Science affect my life by give me life. When it rain I cant go to the
park and playing baseball. When I go to the doctor he drill my caps
in. when I go to home I play on my computer and sometimes I go in
the internet. Science affect my home by given me heat and light. It
also give in me food. It affects in school by using the computer. It
also make me go to school in a bus without walking.
Explanation: It seems that the learner is struggling most with the 3 rd person
singular inflectional morpheme s, as it can be noticed in the words affect
(affects), give (gives), rain (rains), drill (drills), make (makes). The learner
does not seem to be aware of the English rule of 3 rd person singular verb
agreement, which requires the addition of an s, or es to the verb, in order to
agree with the subjects he, she, and it.

3. Description of a classroom activity: Design a classroom activity for English

Language Learners (ELLs) that teaches some aspect of English morphology
(word-building) with prefixes, suffixes, and roots. This is not a full lesson plan.
Its narrative description of the activity. Your narrative should be about 1 page
typed and double-spaced.
a. Define the learners: beginners? Intermediate? Advanced? Age of
students? L1 (if relevant to the activity)?
b. Define the learning objective(s) of the activity.
E.g. Students will learn the meanings of the prefix un- and
be able to use it productively to create their own words.
c. Describe the activity.
i. Make the activity fun and interactive. E.g. a game! Try to use
visuals, role-playing, and/or TPR (Total Physical Response).
ii. Keep it simple. Focus one prefix or suffix or one word family.
Even focusing on one prefix, suffix or root is OK.

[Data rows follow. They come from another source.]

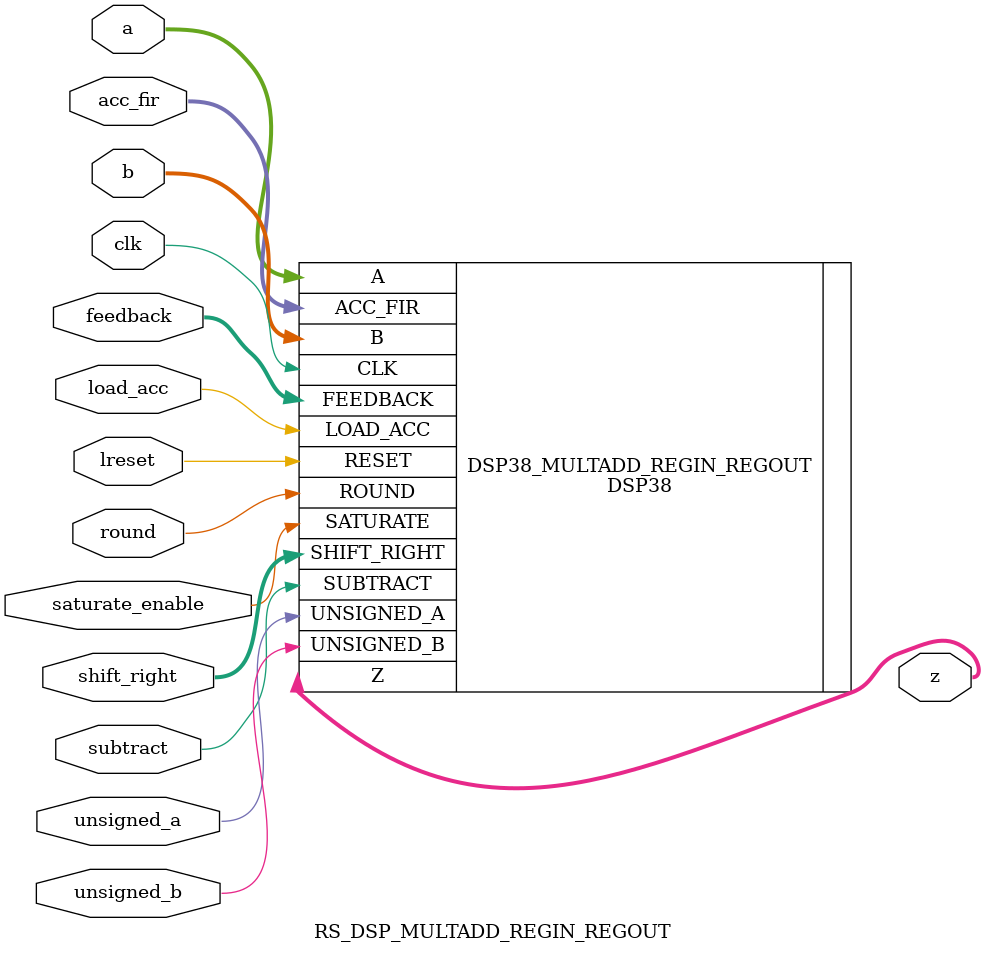
<source format=v>
module RS_DSP_MULTADD_REGIN_REGOUT (
    input  wire [19:0] a,
    input  wire [17:0] b,
    output wire [37:0] z,

    (* clkbuf_sink *)
    input  wire        clk,
    input  wire        lreset,

    input  wire [ 2:0] feedback,
    input  wire [ 5:0] acc_fir,
    input  wire        load_acc,
    input  wire        unsigned_a,
    input  wire        unsigned_b,

    input  wire        saturate_enable,
    input  wire [ 5:0] shift_right,
    input  wire        round,
    input  wire        subtract
);

DSP38 #(
    .DSP_MODE("MULTIPLY_ADD_SUB"),
    .OUTPUT_REG_EN("TRUE"),
    .INPUT_REG_EN("TRUE")
) DSP38_MULTADD_REGIN_REGOUT (
    .A(a),
    .B(b),
    .Z(z),
    .FEEDBACK(feedback),
    .UNSIGNED_A(unsigned_a),
    .UNSIGNED_B(unsigned_b),
    .CLK(clk),
    .RESET(lreset),
    .ACC_FIR(acc_fir),
    .LOAD_ACC(load_acc),
    .SATURATE(saturate_enable),
    .SHIFT_RIGHT(shift_right),
    .ROUND(round),
    .SUBTRACT(subtract)
);

endmodule

</source>
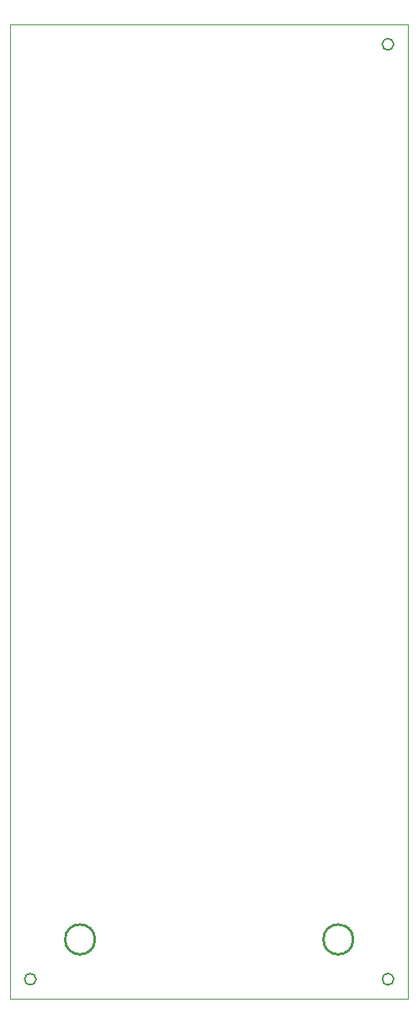
<source format=gbr>
%TF.GenerationSoftware,KiCad,Pcbnew,7.0.1*%
%TF.CreationDate,2023-06-20T23:21:37+02:00*%
%TF.ProjectId,airquality,61697271-7561-46c6-9974-792e6b696361,rev?*%
%TF.SameCoordinates,Original*%
%TF.FileFunction,Profile,NP*%
%FSLAX46Y46*%
G04 Gerber Fmt 4.6, Leading zero omitted, Abs format (unit mm)*
G04 Created by KiCad (PCBNEW 7.0.1) date 2023-06-20 23:21:37*
%MOMM*%
%LPD*%
G01*
G04 APERTURE LIST*
%TA.AperFunction,Profile*%
%ADD10C,0.152400*%
%TD*%
%TA.AperFunction,Profile*%
%ADD11C,0.254000*%
%TD*%
%TA.AperFunction,Profile*%
%ADD12C,0.100000*%
%TD*%
%TA.AperFunction,Profile*%
%ADD13C,0.038100*%
%TD*%
G04 APERTURE END LIST*
D10*
X38576000Y2000000D02*
G75*
G03*
X38576000Y2000000I-576000J0D01*
G01*
D11*
X8500000Y6000000D02*
G75*
G03*
X8500000Y6000000I-1500000J0D01*
G01*
D12*
X40000000Y98000000D02*
X0Y98000000D01*
X0Y0D02*
X40000000Y0D01*
D13*
X40000000Y0D02*
X40000000Y98000000D01*
D10*
X38576000Y96000000D02*
G75*
G03*
X38576000Y96000000I-576000J0D01*
G01*
D11*
X34500000Y6000000D02*
G75*
G03*
X34500000Y6000000I-1500000J0D01*
G01*
D10*
X2576000Y2000000D02*
G75*
G03*
X2576000Y2000000I-576000J0D01*
G01*
D12*
X0Y98000000D02*
X0Y0D01*
M02*

</source>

This lesson plan is meant for teenage high-beginner level, ESL students. The objective of
this class is to familiarize the students with the derivational suffix er in English, to
change verbs into nouns (note: it does not apply to all verbs, the teacher needs to explain
the difference, but it is important to familiarize the students with the main agents, where
this transformation works). Students will build the words together with meaningful
examples, based on their own experience.
For the activity the teacher will need to bring pictures illustrating different
professions/agents, such as painter, writer, teacher, soccer-player, hunter, house-cleaner,
singer, and swimmer. The teacher gives the pictures to the students, and after modeling
the activity to the students, with her/his own example, the teacher asks the students to
describe what the people in their pictures are doing. Example: The man on my picture is
painting. He is a painter. The man on my picture is cleaning the house, he is a housecleaner.
While the students are describing their pictures the teacher writes the words on
the board, so that he/she can point to the pattern (er ending) when all the students have
described their pictures.
After helping the students to identify the pattern (the verb to teach becomes the
noun teacher, for example), the teacher asks the students to think of one of their family
members and their occupation. Students take turns coming to the front of the classroom,
and acting out the given occupation for the rest of the class to guess, as a way to
practice and get familiarized to the derivational morpheme er.